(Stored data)
──────────────────────────────

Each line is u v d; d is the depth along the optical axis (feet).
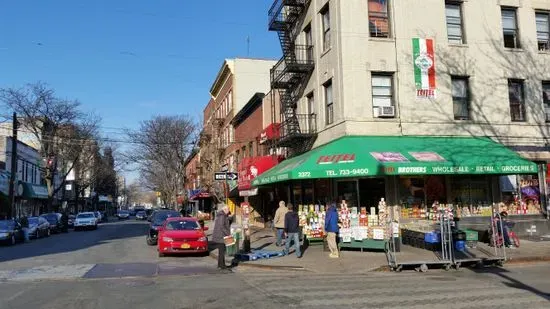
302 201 77.71
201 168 182.09
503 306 28.43
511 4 70.95
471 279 39.88
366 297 32.24
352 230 58.80
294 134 72.33
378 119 63.57
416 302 30.19
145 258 61.26
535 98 70.38
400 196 62.28
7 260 60.08
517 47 71.05
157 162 205.05
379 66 64.44
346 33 63.87
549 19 73.10
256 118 108.68
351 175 56.24
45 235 114.01
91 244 85.30
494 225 52.31
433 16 67.15
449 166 56.75
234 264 52.70
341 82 63.57
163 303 31.17
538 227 67.36
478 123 67.10
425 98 65.41
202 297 33.14
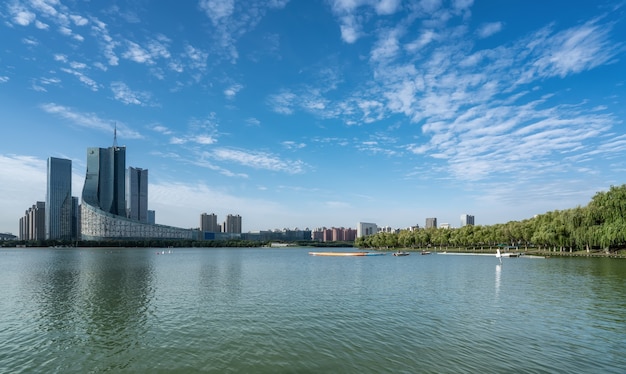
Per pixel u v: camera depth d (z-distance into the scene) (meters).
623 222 121.69
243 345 32.31
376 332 35.94
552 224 152.12
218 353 30.38
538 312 44.16
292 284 73.00
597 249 150.00
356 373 25.97
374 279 81.00
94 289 66.06
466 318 41.41
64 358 29.61
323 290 64.06
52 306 49.78
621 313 43.28
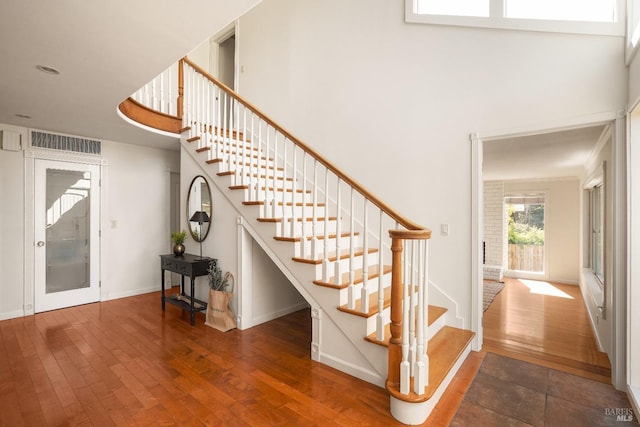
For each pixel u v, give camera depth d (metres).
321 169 4.07
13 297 3.85
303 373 2.57
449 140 3.15
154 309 4.21
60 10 1.68
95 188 4.54
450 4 3.25
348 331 2.53
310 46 4.30
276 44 4.76
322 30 4.18
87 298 4.45
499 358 2.87
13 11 1.68
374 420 2.02
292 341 3.19
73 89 2.73
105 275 4.62
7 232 3.81
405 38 3.43
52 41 1.99
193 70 4.23
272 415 2.05
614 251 2.41
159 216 5.25
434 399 2.15
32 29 1.86
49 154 4.10
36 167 4.02
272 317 3.85
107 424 1.95
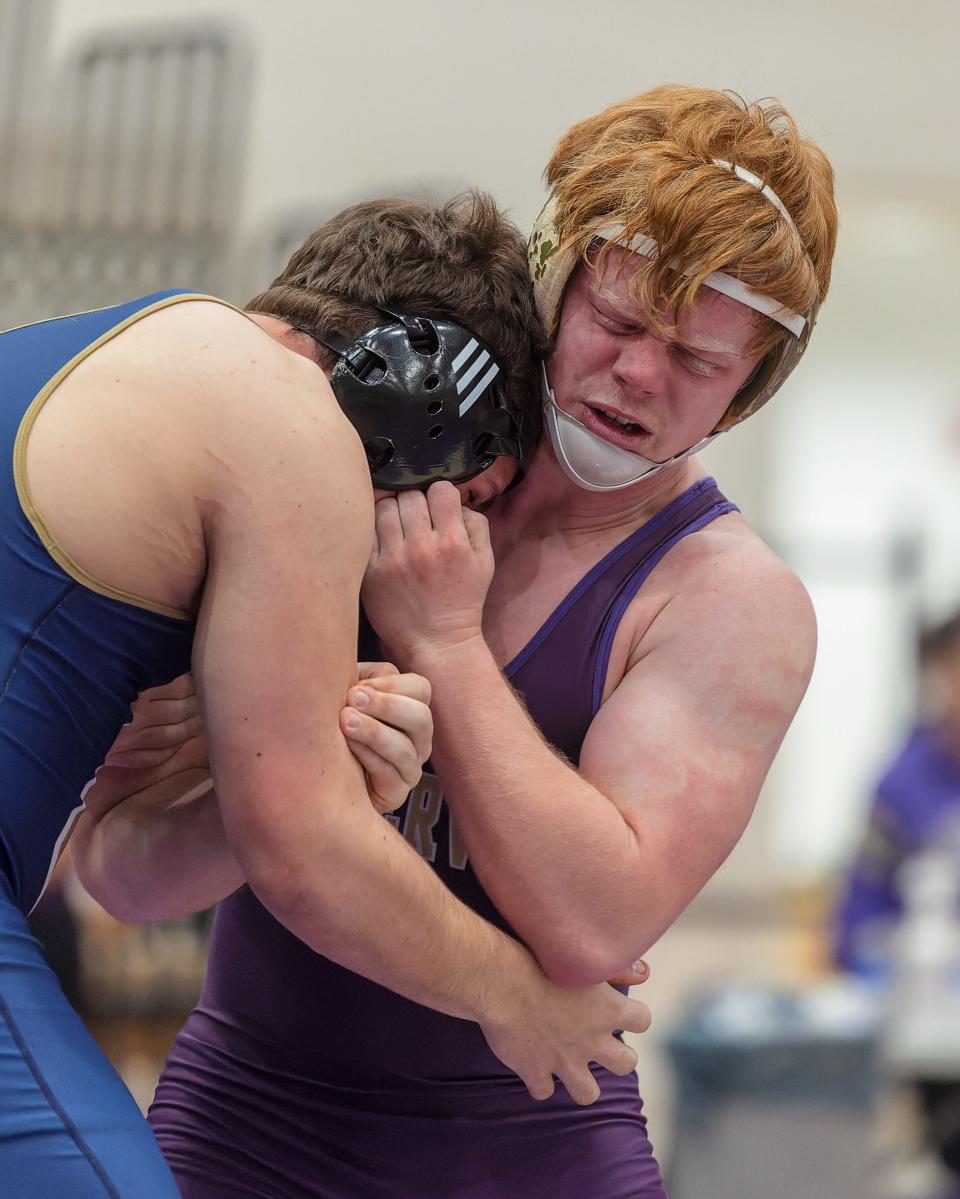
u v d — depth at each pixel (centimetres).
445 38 1795
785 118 411
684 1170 827
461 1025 432
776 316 398
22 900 364
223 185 1497
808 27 1891
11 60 1511
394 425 387
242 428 348
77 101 1501
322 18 1766
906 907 1106
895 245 2222
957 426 2334
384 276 394
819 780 2302
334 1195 430
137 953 1121
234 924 462
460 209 424
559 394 414
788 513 2333
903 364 2336
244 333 362
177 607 363
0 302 1426
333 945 369
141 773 465
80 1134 336
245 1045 454
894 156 1922
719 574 422
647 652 421
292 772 353
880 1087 832
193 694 419
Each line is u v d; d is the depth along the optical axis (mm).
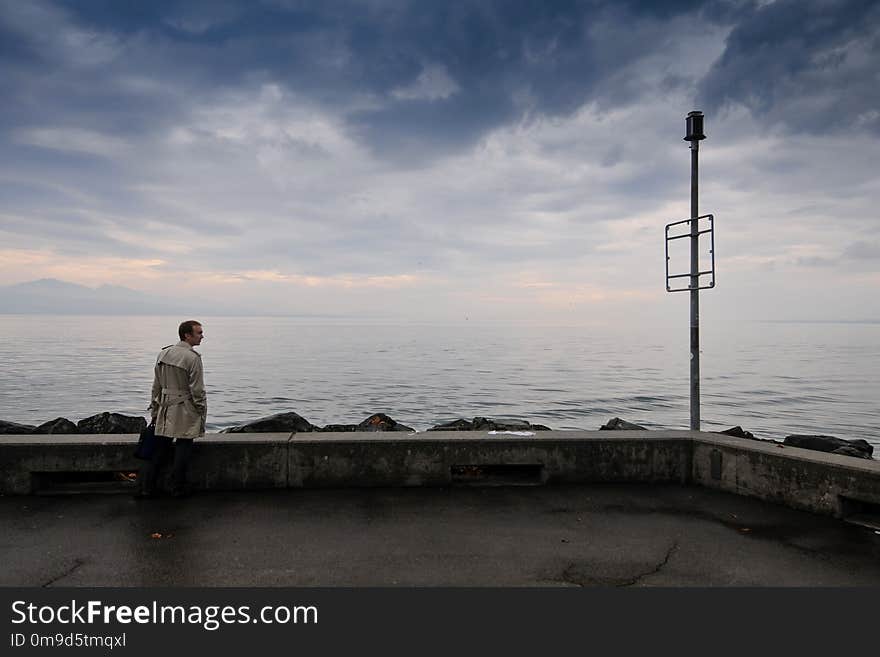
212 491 6258
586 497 6102
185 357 5957
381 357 87812
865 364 80688
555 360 82938
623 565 4406
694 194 7293
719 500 6000
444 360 81625
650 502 5934
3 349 99125
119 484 6344
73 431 13688
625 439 6582
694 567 4363
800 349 126062
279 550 4664
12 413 31234
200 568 4328
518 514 5566
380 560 4488
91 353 89562
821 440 12375
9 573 4230
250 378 52750
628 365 73750
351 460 6387
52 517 5410
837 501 5355
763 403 38375
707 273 7180
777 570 4312
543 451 6535
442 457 6449
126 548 4684
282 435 6602
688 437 6648
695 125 7203
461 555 4586
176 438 5898
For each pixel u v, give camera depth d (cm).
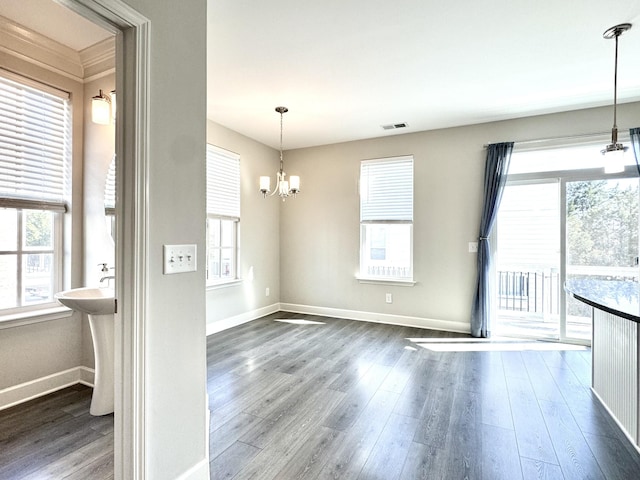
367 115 389
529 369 306
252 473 171
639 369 191
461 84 312
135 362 134
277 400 247
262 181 391
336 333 416
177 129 150
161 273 144
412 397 252
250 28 229
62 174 267
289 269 535
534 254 399
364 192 482
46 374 257
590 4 205
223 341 384
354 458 183
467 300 423
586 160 375
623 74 293
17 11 216
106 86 265
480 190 414
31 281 254
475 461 181
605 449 191
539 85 314
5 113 235
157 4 141
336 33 235
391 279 462
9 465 177
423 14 215
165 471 146
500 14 215
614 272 366
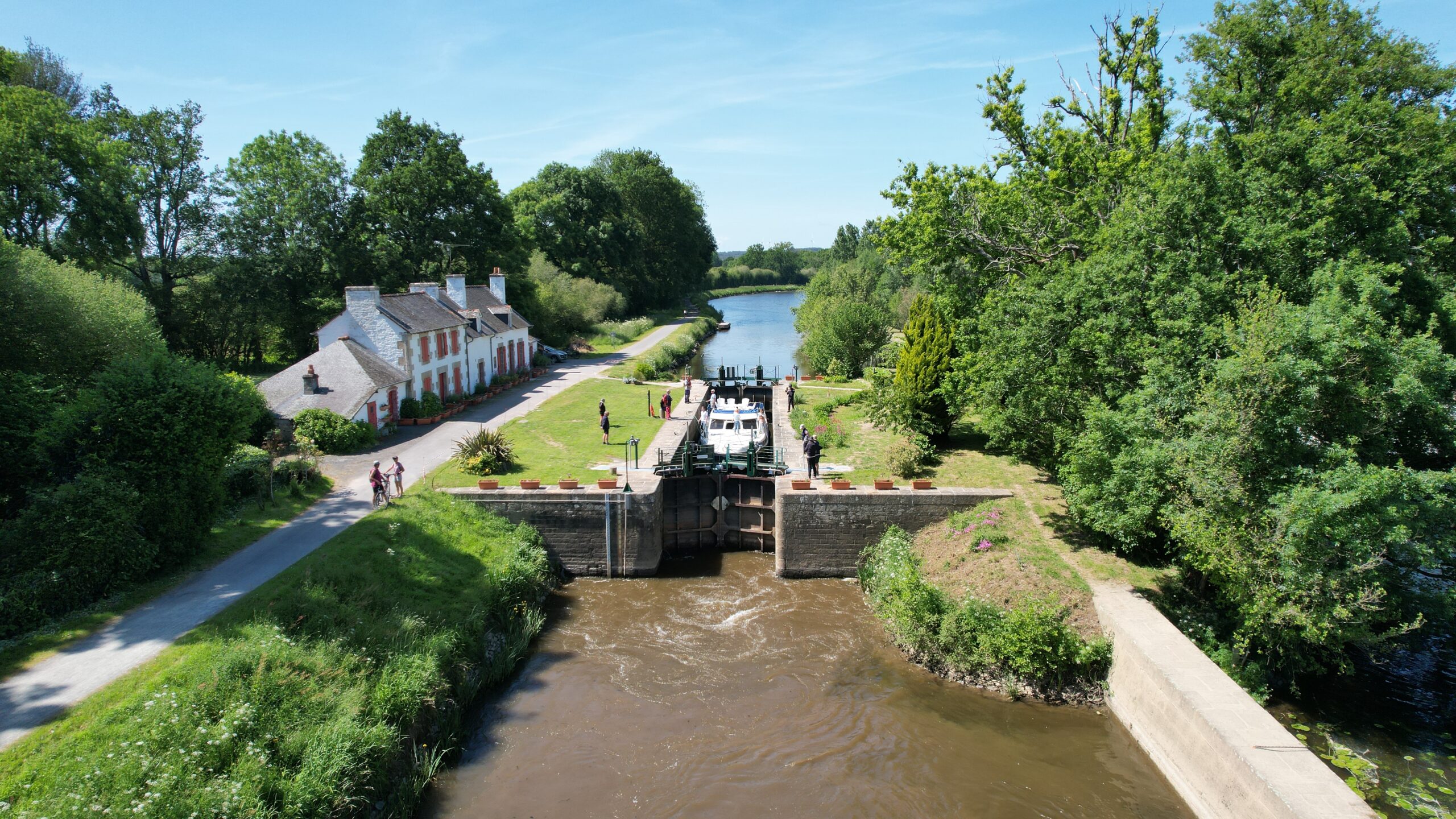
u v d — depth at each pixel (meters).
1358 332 15.20
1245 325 15.84
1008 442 26.06
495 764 14.76
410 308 37.75
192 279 47.25
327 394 30.86
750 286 189.25
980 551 21.03
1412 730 15.16
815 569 23.89
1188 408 17.31
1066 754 15.18
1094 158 27.45
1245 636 16.06
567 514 23.95
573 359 58.53
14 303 24.11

──────────────────────────────

▶ [Exercise details] Please print every record exactly as written, without the pictures.

▶ [Task solution]
Each line is u v d; d is the depth along the optical axis (feet).
302 201 77.71
201 168 182.09
503 306 28.43
511 4 70.95
471 279 39.88
366 297 32.24
352 230 58.80
294 134 72.33
378 119 63.57
416 302 30.19
145 258 61.26
535 98 70.38
400 196 62.28
7 260 60.08
517 47 71.05
157 162 205.05
379 66 64.44
346 33 63.87
549 19 73.10
256 118 108.68
351 175 56.24
45 235 114.01
91 244 85.30
494 225 52.31
433 16 67.15
449 166 56.75
234 264 52.70
341 82 63.57
163 303 31.17
538 227 67.36
478 123 67.10
425 98 65.41
202 297 33.14
Per pixel u v: camera depth d (z-distance into the scene) (meters).
623 222 121.69
243 345 32.31
376 332 35.94
552 224 152.12
218 353 30.38
538 312 44.16
292 284 73.00
597 249 150.00
356 373 25.97
374 279 81.00
94 289 66.06
466 318 41.41
64 358 29.61
323 290 64.06
52 306 49.78
621 313 43.28
For each pixel u v, give camera depth d (metres).
321 169 4.07
13 297 3.85
303 373 2.57
449 140 3.15
154 309 4.21
60 10 1.68
95 188 4.54
450 4 3.25
348 331 2.53
310 46 4.30
276 44 4.76
322 30 4.18
87 298 4.45
499 358 2.87
13 11 1.68
374 420 2.02
292 341 3.19
73 89 2.73
105 275 4.62
7 232 3.81
405 38 3.43
52 41 1.99
193 70 4.23
272 415 2.05
614 251 2.41
159 216 5.25
434 399 2.15
32 29 1.86
49 154 4.10
36 167 4.02
272 317 3.85
107 424 1.95
u v d — depth at each pixel (centimetres).
445 38 1795
785 118 411
684 1170 827
461 1025 432
776 316 398
22 900 364
223 185 1497
808 27 1891
11 60 1511
394 425 387
242 428 348
77 101 1501
322 18 1766
906 907 1106
895 245 2222
957 426 2334
384 276 394
819 780 2302
334 1195 430
137 953 1121
234 924 462
460 209 424
559 394 414
788 513 2333
903 364 2336
244 333 362
177 607 363
0 302 1426
333 945 369
141 773 465
80 1134 336
245 1045 454
894 156 1922
719 574 422
647 652 421
292 772 353
880 1087 832
193 694 419
Each line is u v d; d is the depth along the optical axis (mm).
212 491 6258
586 497 6102
185 357 5957
381 357 87812
865 364 80688
555 360 82938
623 565 4406
694 194 7293
719 500 6000
444 360 81625
650 502 5934
3 349 99125
119 484 6344
73 431 13688
625 439 6582
694 567 4363
800 349 126062
279 550 4664
12 413 31234
200 568 4328
518 514 5566
380 560 4488
91 353 89562
821 440 12375
9 573 4230
250 378 52750
628 365 73750
351 460 6387
52 517 5410
837 501 5355
763 403 38375
707 273 7180
777 570 4312
543 451 6535
442 457 6449
126 548 4684
282 435 6602
688 437 6648
695 125 7203
461 555 4586
176 438 5898
For each pixel u v, give camera depth d (cm).
367 115 389
529 369 306
252 473 171
639 369 191
461 84 312
135 362 134
277 400 247
262 181 391
336 333 416
177 129 150
161 273 144
412 397 252
250 28 229
62 174 267
289 269 535
534 254 399
364 192 482
46 374 257
590 4 205
223 341 384
354 458 183
467 300 423
586 160 375
623 74 293
17 11 216
106 86 265
480 190 414
31 281 254
475 461 181
605 449 191
539 85 314
5 113 235
157 4 141
336 33 235
391 279 462
9 465 177
423 14 215
165 471 146
500 14 215
614 272 366
u v d — depth at each pixel (meters).
1358 332 15.20
1245 325 15.84
1008 442 26.06
495 764 14.76
410 308 37.75
192 279 47.25
327 394 30.86
750 286 189.25
980 551 21.03
1412 730 15.16
815 569 23.89
1188 408 17.31
1066 754 15.18
1094 158 27.45
1245 636 16.06
567 514 23.95
573 359 58.53
14 303 24.11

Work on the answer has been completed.